Friday, May 17, 2013

Homily Pentecost Sunday Year C (Mass during the Day): Fr. Michael U. Udoekpo

Homily Pentecost Sunday Year C (Mass during the Day): Fr. Michael U. Udoekpo
Readings: Acts 2:1-11; Psalm 104:1, 24,29-30,31,34; I Cor 12:2-3b-7, or Rom 8:8-17 12-13 and John 20:19-23 or John 14:15-16,23b-26

The Role of our Spiritual Paracletos

Today we celebrate the Solemnity of the Pentecost, 50 days after the celebration of Easter- the resurrection of Christ. 50 days ordinarily or 50 anniversary of any of our chosen vocation is a lot and quite significant. The Jews celebrated 50 days after the Feast of Passover- thanking God for the gift of harvest as well for His Sinaitic Covenant with Moses which also occurs 50 days after the beginning of the Exodus in Egypt.

Today is significant for us and the Church. It marks the end of the Easter Season and commemorates the day that the Holy Spirit, the Advocate came upon the Apostles and the Church. Recall, at Christ’s baptism the Spirit of the Lord descended upon him, which he acknowledged at the beginning of his ministry.  He said, “The Spirit of the Lord has been given to me. He has anointed me to bring Good news to the poor, and liberty to the captives….” This spirit guided Jesus throughout his ministry, raised him from the dead from the dead, and enabled him ascends to the Father, as we saw last week, on the Solemnity of Ascension.

But prior to this, as witnessed in the Gospel readings of today, particularly John 14, Jesus, says to his disciples, “If you love me, you will keep my commandments.
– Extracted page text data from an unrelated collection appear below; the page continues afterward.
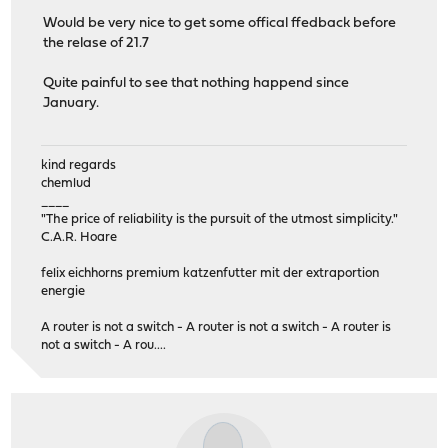
Would be very nice to get some offical ffedback before
the relase of 21.7
Quite painful to see that nothing happend since
January.
kind regards
chemlud
____
"The price of reliability is the pursuit of the utmost simplicity."
C.A.R. Hoare
felix eichhorns premium katzenfutter mit der extraportion
energie
A router is not a switch - A router is not a switch - A router is
not a switch - A rou....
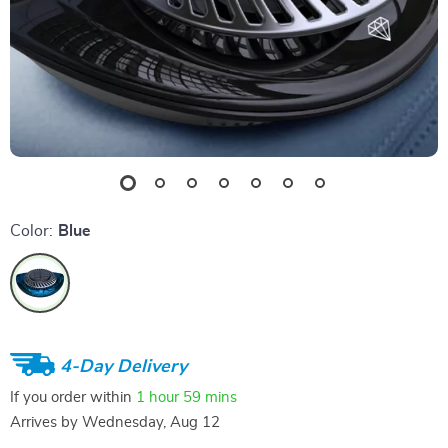
Color:
Blue
4-Day Delivery
If you order within
1 hour
59 mins
Arrives by
Wednesday, Aug 12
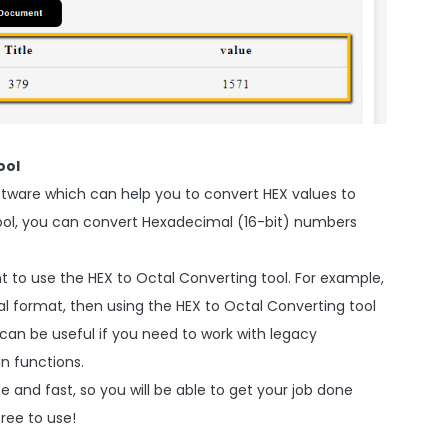
ool
oftware which can help you to convert HEX values to
s tool, you can convert Hexadecimal (16-bit) numbers
 to use the HEX to Octal Converting tool. For example,
tal format, then using the HEX to Octal Converting tool
it can be useful if you need to work with legacy
n functions.
e and fast, so you will be able to get your job done
free to use!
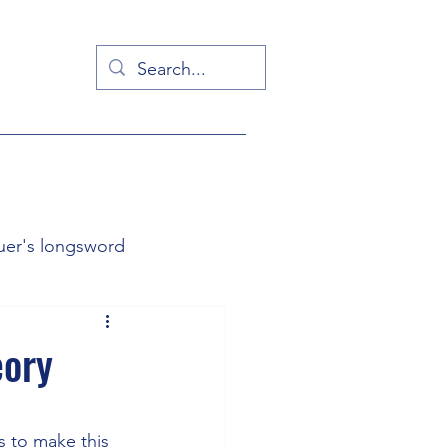
uer's longsword
g from first principles
eory
is to make this 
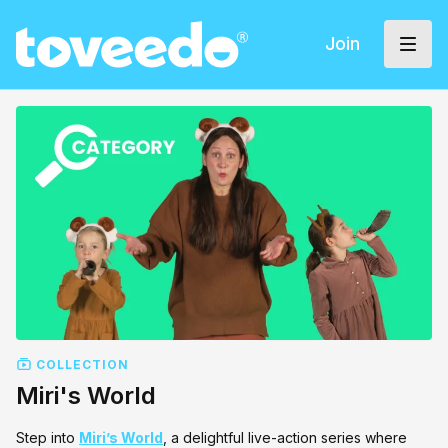
Join
COLLECTION
Miri's World
Step into
Miri’s World
, a delightful live-action series where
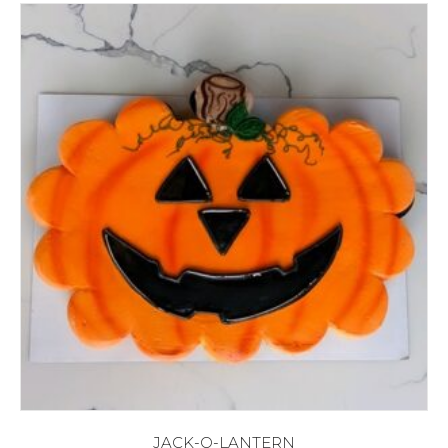
JACK-O-LANTERN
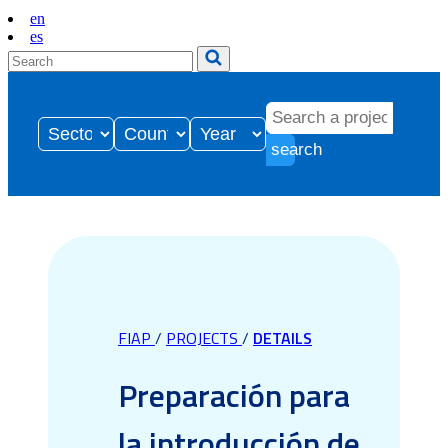
en
es
search
FIAP
/
PROJECTS
/
DETAILS
Preparación para
la introducción de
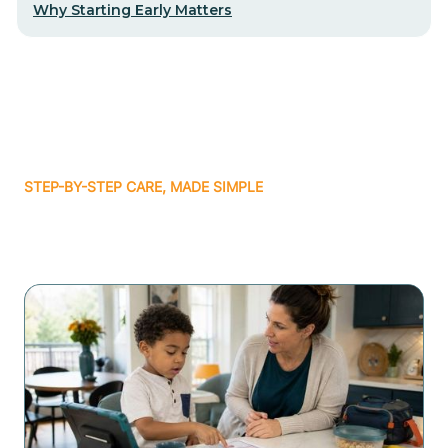
Why Starting Early Matters
STEP-BY-STEP CARE, MADE SIMPLE
Related articles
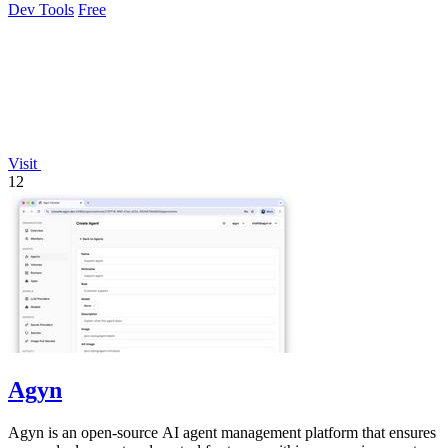
Dev Tools
Free
Visit
12
Agyn
Agyn is an open-source AI agent management platform that ensures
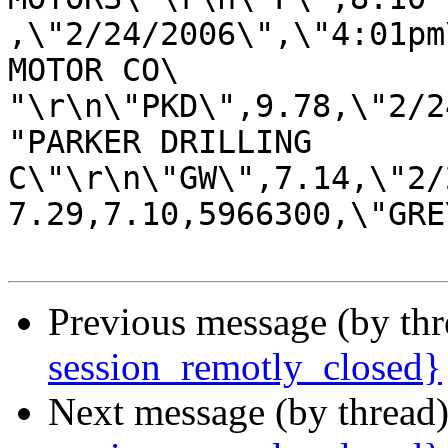
,\"2/24/2006\",\"4:01pm
MOTOR CO\

"\r\n\"PKD\",9.78,\"2/2
"PARKER DRILLING 

C\"\r\n\"GW\",7.14,\"2/
7.29,7.10,5966300,\"GRE
Previous message (by th
session_remotly_closed}
Next message (by thread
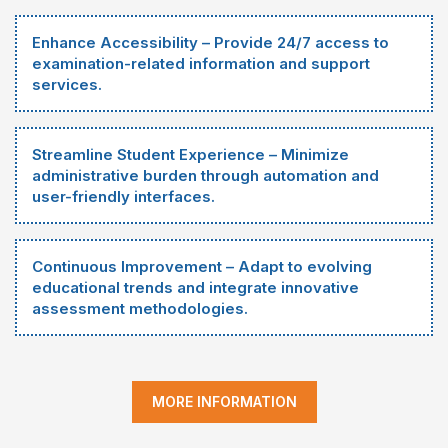
Enhance Accessibility – Provide 24/7 access to
examination-related information and support
services.
Streamline Student Experience – Minimize
administrative burden through automation and
user-friendly interfaces.
Continuous Improvement – Adapt to evolving
educational trends and integrate innovative
assessment methodologies.
MORE INFORMATION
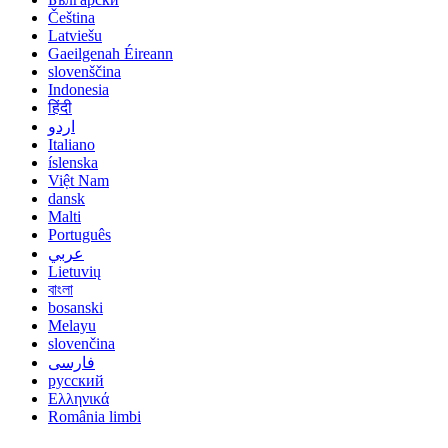
Čeština
Latviešu
Gaeilgenah Éireann
slovenščina
Indonesia
हिंदी
اردو
Italiano
íslenska
Việt Nam
dansk
Malti
Português
عربي
Lietuvių
বাংলা
bosanski
Melayu
slovenčina
فارسی
русский
Ελληνικά
România limbi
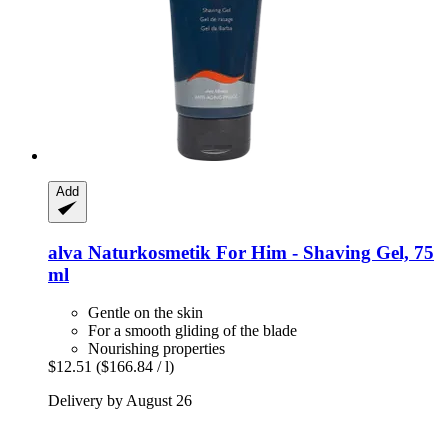
Add
alva Naturkosmetik
For Him -​ Shaving Gel, 75
ml
Gentle on the skin
For a smooth gliding of the blade
Nourishing properties
$12.51
($166.84 / l)
Delivery by August 26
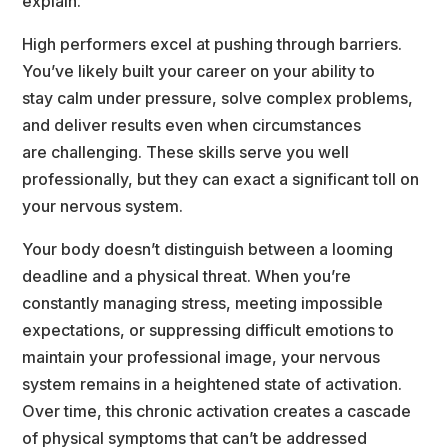
explain.
High performers excel at pushing through barriers. 
You’ve likely built your career on your ability to
tay calm under pressure, solve complex problems, 
and deliver results even when circumstance
are challenging. These skills serve you well 
professionally, but they can exact a significant toll on
your nervous system.
Your body doesn’t distinguish between a looming 
deadline and a physical threat. When you’re
constantly managing stress, meeting impossible 
expectations, or suppressing difficult emotions to
maintain your professional image, your nervous 
ystem remains in a heightened state of activation.
Over time, this chronic activation creates a cascade 
of physical symptoms that can’t be addressed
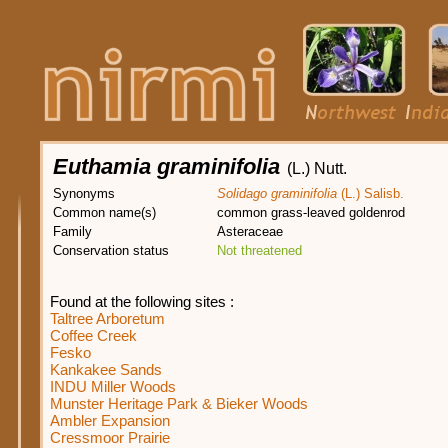
Euthamia graminifolia
(L.) Nutt.
Synonyms
Solidago graminifolia
(L.) Salisb.
Common name(s)
common grass-leaved goldenrod
Family
Asteraceae
Conservation status
Not threatened
Found at the following sites :
Taltree Arboretum
Coffee Creek
Fesko
Kankakee Sands
INDU Miller Woods
Munster Heritage Park & Bieker Woods
Ambler Expansion
Cressmoor Prairie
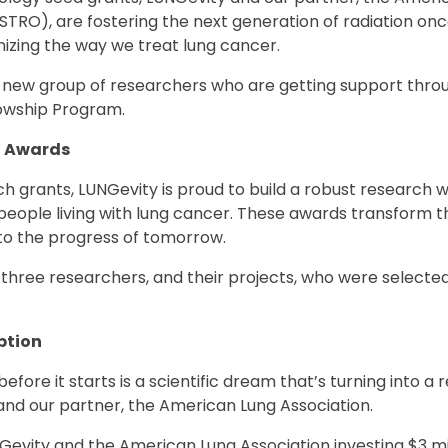
TRO), are fostering the next generation of radiation onc
onizing the way we treat lung cancer.
 new group of researchers who are getting support thro
owship Program.
t Awards
h grants, LUNGevity is proud to build a robust research 
 people living with lung cancer. These awards transform t
nto the progress of tomorrow.
three researchers, and their projects, who were selecte
.
ption
fore it starts is a scientific dream that’s turning into a 
and our partner, the American Lung Association.
evity and the American Lung Association investing $3 mil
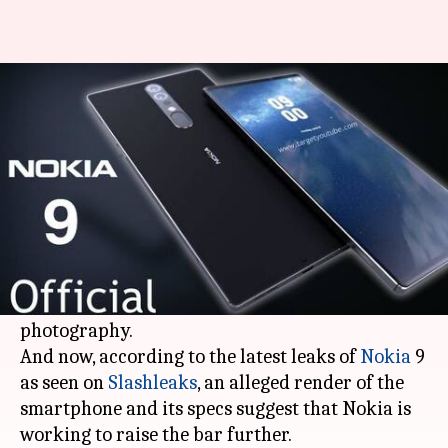
Nokia 9 specs leaked, may get a
41MP triple-camera setup
By
Apr 03, 2018
09:16 pm
Mudit Dube
What's the story
Huawei
recently launched the first triple
camera phone - the
P20 Pro
- and with that the
company opened up new possibilities in mobile
photography.
And now, according to the latest leaks of
Nokia
9
as seen on
Slashleaks
, an alleged render of the
smartphone and its specs suggest that Nokia is
working to raise the bar further.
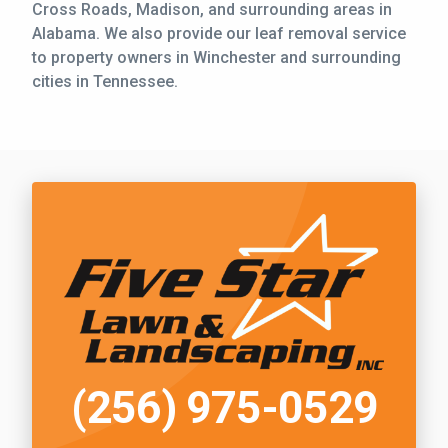
Cross Roads, Madison, and surrounding areas in
Alabama. We also provide our leaf removal service
to property owners in Winchester and surrounding
cities in Tennessee.
Call Five Star Lawn and Landscaping
(256) 975-0529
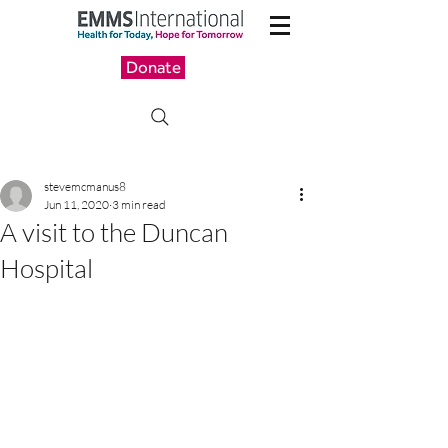
Donate
stevemcmanus8
Jun 11, 2020
3 min read
A visit to the Duncan
Hospital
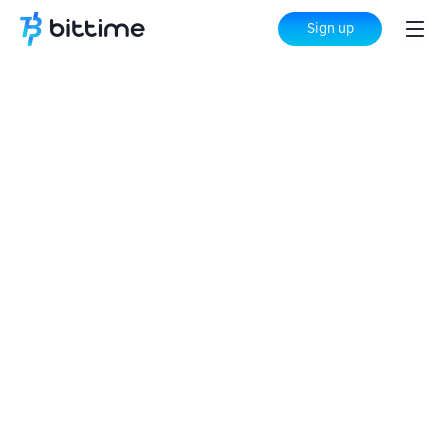
Sign up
And I will ask the Father, and he will give you another Advocate to be with you always.”

Jesus says this in John 14 because he knew as he had finished washing the feet of his disciples in John 13 he was nearing the end of his earthly mission. Moreover, his disciples were getting worried about the depature of Jesus. He knew they needed a Helper, the PARAKLETOS, and the Holy Spirit after he was gone. They will need “a lawyer” and “attorney”, “an advocate” to speak for them, supports them, strengthens them, and champions their cause after he was gone.

The gift of this PARAKLETOS, this lawyer, this spiritual guide and advocate(who watches our backs) is what we celebrate today. It was such an important gift for the early Church. St. Luke tells us in Acts of the Apostles how the persecuted and frightened  or post-ascension church could not really teach the mission of Jesus to the understanding of everyone from different tribes and culture until they had received the Holy Spirit. Without the Holy Spirit the early church was filled with fear, wrangling, uncertainties and confusions.

It was this PARAKLETOS that enables the Apostles to face with love and patience the ridicule, the rejection they had to deal with after the ascension of Jesus. The  same Holyy Spirit t enables them to be understood by people of all nations listed in the first reading. It brings unity among many other gifts such as wisdom, understanding, counsel, fortitude, knowledge, piety and fear of the Lord. It’s a gift that heals our fears, wranglings, uncertainties and confusions.

During the time of St. Paul, evident in the 2nd reading, some of these challenges were there: division, discrimination, quarrels, pride, boasting, abuse of individual talents and selfishness. Hence, he invites his church to be one, and acts as different parts of our body would. This is what baptism should enable us, Christians to do. We become one in Christ, no matter our culture, nation and language. Paul, says, Just as the eye cannot say I don’t need the fingers or the nose, my legs or ears are not necessarily, we need one another in Christ.

As baptized Christians, its improper, to say or think that your next door neighbor or the next person on your left or right is not important. Every one is needed. All the gifts we have are important and we need your gifts to live in fullness with Christ.  None of us sitting here is a chance factor before God or is not gifted with one gift or another. We are all gifted. For Paul the sharing of these various spiritual gifts enriches the Church, since they all come from the same Spirit for the common good. In other words these gifts are meant for the common good, for the community.  They may reside in some of us informs of prophecy, teaching, administration, acts of charity, healing, speaking in tongues, apostleship and prophesies.

When we allow ourselves to be lead, watched-over, and  be advised by this PARAKLETOS, especially in a divided world of today, we reap the fruits joy, peace, forgives, patience, kindness, goodness, faithfulness, gentleness and self control (Gal 5:22ff).  

 And as we will soon say in the prayer over the offerings at this Mass, the hidden mystery of the sacrifice of Christ and what it means to be a Christian in the 21st century will be revealed to us, and we will be graciously led into all truth. The truth to love,  the truth to be charitable and help one another, the truth to be humble, the truth to forgive, the truth to believe, the truth persevere, the truth to be peaceful, and the truth to hope and to be joyful.